[Content revision data]

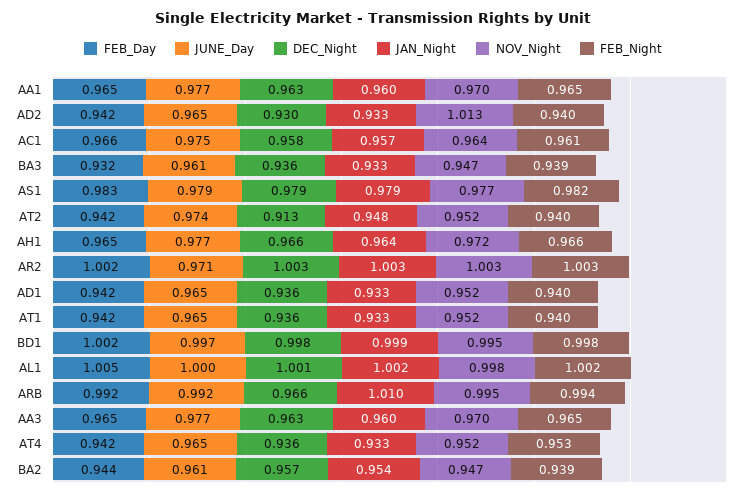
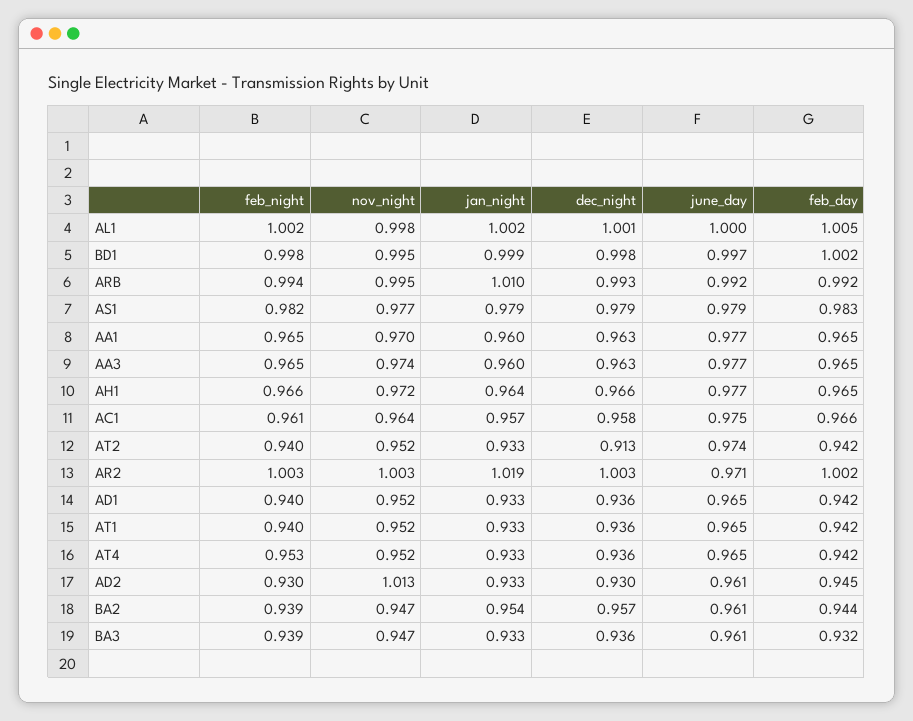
FEB_Day, AD2: 0.942 -> 0.945
JUNE_Day, AD2: 0.965 -> 0.961
FEB_Night, AD2: 0.94 -> 0.93
JAN_Night, AT2: 0.948 -> 0.933
JAN_Night, AR2: 1.003 -> 1.019
DEC_Night, ARB: 0.966 -> 0.993
NOV_Night, AA3: 0.97 -> 0.974

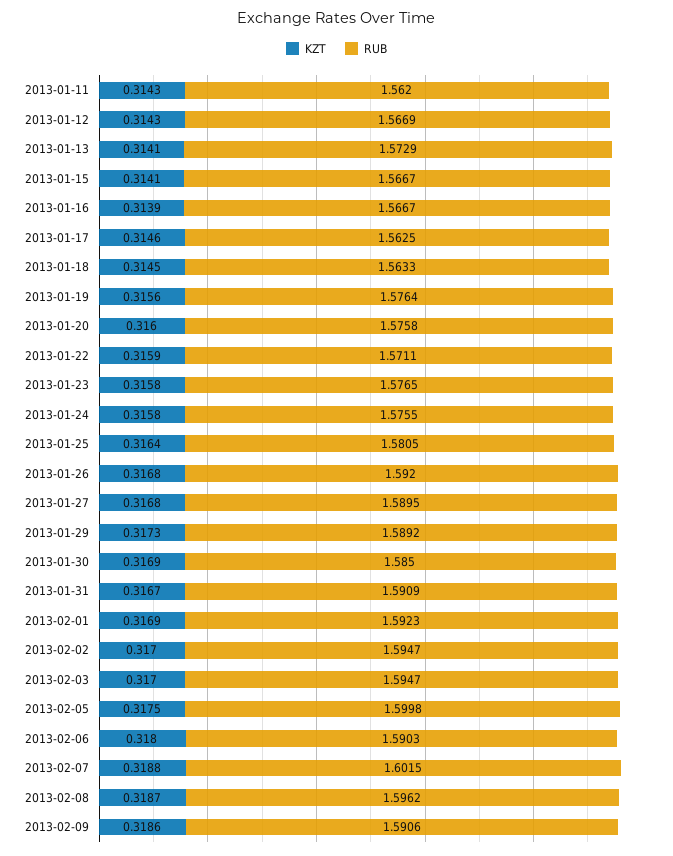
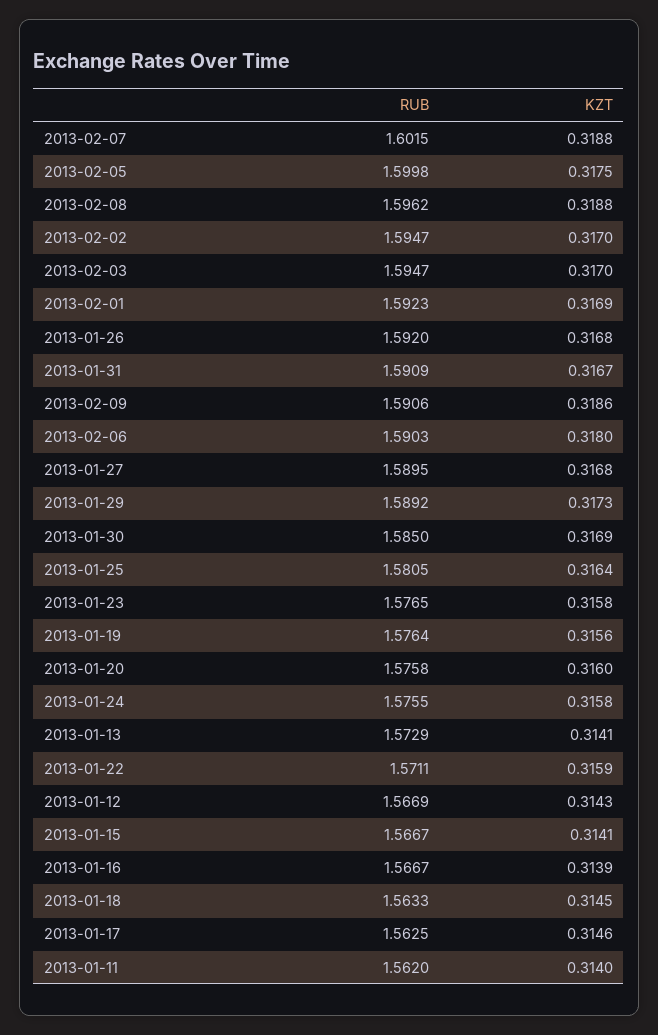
KZT, 2013-01-11: 0.3143 -> 0.314
KZT, 2013-02-08: 0.3187 -> 0.3188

EXERCISE DETAILS:
Transcribe the records above verbatim. Do not carry over any picture.

ANSWER TO THIS PROBLEM:
FEB_Day, AD2: 0.942 -> 0.945
JUNE_Day, AD2: 0.965 -> 0.961
FEB_Night, AD2: 0.94 -> 0.93
JAN_Night, AT2: 0.948 -> 0.933
JAN_Night, AR2: 1.003 -> 1.019
DEC_Night, ARB: 0.966 -> 0.993
NOV_Night, AA3: 0.97 -> 0.974

KZT, 2013-01-11: 0.3143 -> 0.314
KZT, 2013-02-08: 0.3187 -> 0.3188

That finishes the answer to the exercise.